Leonel Villafranca is a Graduate Research Assistant pursuing his master’s degree in Mechanical Engineering at the University of Texas Rio Grande Valley (UTRGV). Under the supervision of his advisor Dr. Noruzoliaee, he is working with Machine Learning Algorithms to predict the remaining service life of train bearings. Born in Matamoros Mexico, Leonel came to the United States to obtain his education in 2011 starting at the high-school level. During his high-school studies he realized his affinity towards the field of math and science, which ultimately made him choose Mechanical Engineering for his Bachelor Degree also at UTRGV. During his undergraduate studies he completed three internships, worked as a tutor, and was involved in volunteering activities and school organizations. Leonel graduated summa cum laude with his Bachelor’s degree in May 2020 and is expecting to graduate in May 2022 with his master’s degree.
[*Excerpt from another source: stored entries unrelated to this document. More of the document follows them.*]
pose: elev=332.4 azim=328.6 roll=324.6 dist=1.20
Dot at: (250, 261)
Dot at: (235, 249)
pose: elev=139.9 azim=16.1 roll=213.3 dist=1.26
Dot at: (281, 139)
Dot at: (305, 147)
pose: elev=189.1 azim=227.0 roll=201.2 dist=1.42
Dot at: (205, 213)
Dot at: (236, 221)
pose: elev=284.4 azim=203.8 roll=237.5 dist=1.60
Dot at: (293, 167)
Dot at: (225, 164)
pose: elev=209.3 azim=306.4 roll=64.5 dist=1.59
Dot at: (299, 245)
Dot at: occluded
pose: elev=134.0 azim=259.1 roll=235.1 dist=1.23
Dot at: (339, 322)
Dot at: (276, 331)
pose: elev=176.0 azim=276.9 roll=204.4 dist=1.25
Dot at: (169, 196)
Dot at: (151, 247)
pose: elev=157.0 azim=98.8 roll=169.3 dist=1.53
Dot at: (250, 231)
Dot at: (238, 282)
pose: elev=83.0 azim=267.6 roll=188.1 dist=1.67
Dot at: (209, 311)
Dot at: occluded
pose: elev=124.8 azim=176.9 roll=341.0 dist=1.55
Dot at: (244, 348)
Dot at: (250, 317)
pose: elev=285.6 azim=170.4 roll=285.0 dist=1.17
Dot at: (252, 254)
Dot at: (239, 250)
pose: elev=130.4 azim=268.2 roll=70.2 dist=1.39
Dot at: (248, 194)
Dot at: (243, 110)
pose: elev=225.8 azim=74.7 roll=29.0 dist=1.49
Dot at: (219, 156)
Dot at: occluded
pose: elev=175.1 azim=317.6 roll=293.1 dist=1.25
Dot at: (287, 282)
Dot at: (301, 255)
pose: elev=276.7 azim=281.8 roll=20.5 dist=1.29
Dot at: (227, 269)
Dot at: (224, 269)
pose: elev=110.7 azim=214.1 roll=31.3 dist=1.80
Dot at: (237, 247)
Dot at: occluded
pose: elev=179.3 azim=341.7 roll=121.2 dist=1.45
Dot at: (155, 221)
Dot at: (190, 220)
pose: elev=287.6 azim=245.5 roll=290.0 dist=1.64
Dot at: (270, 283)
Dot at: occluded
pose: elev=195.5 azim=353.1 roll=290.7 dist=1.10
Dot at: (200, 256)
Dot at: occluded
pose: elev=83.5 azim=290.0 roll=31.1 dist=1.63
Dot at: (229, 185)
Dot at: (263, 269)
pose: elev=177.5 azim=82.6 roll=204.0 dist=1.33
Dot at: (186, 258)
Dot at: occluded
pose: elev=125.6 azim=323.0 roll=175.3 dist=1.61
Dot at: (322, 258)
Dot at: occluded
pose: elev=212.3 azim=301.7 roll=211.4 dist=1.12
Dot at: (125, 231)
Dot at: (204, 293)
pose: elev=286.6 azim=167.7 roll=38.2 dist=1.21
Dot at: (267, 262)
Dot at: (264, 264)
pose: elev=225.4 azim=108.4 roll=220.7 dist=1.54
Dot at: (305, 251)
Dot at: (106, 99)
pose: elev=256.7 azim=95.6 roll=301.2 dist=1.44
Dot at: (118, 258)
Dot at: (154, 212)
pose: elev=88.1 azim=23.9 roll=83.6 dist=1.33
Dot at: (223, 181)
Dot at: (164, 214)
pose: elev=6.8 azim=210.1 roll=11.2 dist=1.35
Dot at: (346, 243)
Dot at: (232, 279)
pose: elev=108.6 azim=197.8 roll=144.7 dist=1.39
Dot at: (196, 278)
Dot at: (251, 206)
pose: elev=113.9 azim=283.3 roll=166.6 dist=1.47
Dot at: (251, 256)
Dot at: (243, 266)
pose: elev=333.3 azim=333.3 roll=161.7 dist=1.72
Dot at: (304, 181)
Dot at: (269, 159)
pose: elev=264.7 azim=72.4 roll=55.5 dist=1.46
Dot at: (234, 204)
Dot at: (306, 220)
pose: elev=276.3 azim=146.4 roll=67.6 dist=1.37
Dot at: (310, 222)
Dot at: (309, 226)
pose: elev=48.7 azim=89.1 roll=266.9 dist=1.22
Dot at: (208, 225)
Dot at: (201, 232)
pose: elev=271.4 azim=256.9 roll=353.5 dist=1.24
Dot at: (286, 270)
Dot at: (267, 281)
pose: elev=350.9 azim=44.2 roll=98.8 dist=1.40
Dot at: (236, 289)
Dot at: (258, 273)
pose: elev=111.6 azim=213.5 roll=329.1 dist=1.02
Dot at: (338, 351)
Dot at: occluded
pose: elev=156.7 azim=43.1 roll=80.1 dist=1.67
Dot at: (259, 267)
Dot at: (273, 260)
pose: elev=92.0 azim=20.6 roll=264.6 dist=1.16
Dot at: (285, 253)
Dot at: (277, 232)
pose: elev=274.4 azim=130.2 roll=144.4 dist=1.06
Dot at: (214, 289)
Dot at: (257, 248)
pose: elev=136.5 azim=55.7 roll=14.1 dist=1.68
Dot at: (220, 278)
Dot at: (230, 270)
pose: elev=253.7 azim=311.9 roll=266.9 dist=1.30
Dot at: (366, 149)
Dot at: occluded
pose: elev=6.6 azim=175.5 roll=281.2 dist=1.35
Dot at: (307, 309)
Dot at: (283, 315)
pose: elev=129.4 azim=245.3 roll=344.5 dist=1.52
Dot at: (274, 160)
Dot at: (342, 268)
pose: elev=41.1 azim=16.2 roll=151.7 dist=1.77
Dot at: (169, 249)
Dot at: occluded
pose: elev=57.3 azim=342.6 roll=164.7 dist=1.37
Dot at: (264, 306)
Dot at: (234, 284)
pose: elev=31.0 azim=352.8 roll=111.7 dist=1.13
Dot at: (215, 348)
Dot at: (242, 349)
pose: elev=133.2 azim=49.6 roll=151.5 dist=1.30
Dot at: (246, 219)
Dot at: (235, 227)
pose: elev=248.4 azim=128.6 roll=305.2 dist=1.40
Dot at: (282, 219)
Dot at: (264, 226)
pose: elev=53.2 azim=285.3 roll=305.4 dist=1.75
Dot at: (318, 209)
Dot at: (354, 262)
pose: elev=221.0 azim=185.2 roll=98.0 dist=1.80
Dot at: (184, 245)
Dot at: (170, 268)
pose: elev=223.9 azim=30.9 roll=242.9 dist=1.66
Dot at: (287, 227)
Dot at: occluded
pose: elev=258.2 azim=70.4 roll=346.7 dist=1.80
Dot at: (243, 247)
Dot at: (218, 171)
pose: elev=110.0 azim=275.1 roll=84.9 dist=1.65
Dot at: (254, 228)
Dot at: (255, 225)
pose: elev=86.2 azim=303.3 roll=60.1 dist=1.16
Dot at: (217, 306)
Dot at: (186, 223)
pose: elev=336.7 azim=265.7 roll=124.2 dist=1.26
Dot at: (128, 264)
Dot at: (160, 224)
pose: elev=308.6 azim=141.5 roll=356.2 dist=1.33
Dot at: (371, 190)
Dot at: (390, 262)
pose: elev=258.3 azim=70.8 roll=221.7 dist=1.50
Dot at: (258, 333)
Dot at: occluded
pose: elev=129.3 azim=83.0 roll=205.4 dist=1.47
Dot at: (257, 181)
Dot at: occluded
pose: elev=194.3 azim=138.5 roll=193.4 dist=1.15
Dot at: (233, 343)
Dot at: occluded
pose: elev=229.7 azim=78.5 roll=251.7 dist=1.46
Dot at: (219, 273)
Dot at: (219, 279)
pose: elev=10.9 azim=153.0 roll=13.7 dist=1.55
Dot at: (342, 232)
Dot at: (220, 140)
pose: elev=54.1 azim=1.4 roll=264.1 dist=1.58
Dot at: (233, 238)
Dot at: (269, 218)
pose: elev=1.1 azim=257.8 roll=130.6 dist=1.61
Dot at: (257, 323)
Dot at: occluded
Additional authors include Mohamadhossein Noruzoliaee and Constantine Tarawneh.
Bearing health monitoring is a crucial aspect of the railway industry to avoid human and economic losses due to derailments, unexpected downtime for maintenance, and inefficient performance. The University Transportation Center for Railway Safety (UTCRS) at The University of Texas Rio Grande Valley has made major advancements in developing algorithms and onboard sensor modules to tackle the shortcomings of the spatially dispersed wayside bearing health monitoring systems currently in use in the U.S. rail industry. By continuously monitoring the train bearing health in terms of the temperature and vibration levels of bearings tested in a laboratory setting, statistical regression models have been developed to establish functional relationships between the sensor-acquired bearing health data (i.e., response variable) with several explanatory factors that potentially influence the bearing deterioration (i.e., input variables). This will help predict bearing failure in advance, thus, affording the railroads and railcar owners the opportunity to schedule preventive maintenance cycles rather than costly reactive ones. Despite their merits, statistical models fall short of reliable prediction accuracy levels since they entail restrictive assumptions, such as a priori known functional relationship between the response and input variables. Such assumptions could be violated given the lack of full knowledge about the complex nonlinear deterioration process of bearings, which is difficult to characterize if not impossible. To tackle, a data-driven machine learning algorithm is presented, which is capable of unraveling the nonlinear deterioration model structure purely based on the bearing health data, even when the structure is not apparent. More specifically, a Gradient Boosting Machine (GBM) is trained using the vast amount of data collected at the UTCRS over the course of more than a decade. By strategically combining multiple single decision tree models instead of fitting the best single decision tree, GBM obtains a strong ensemble prediction. The trained GBM is further compared against other models to test for accuracy in determining the remaining service life of a bearing in terms of the remaining mileage.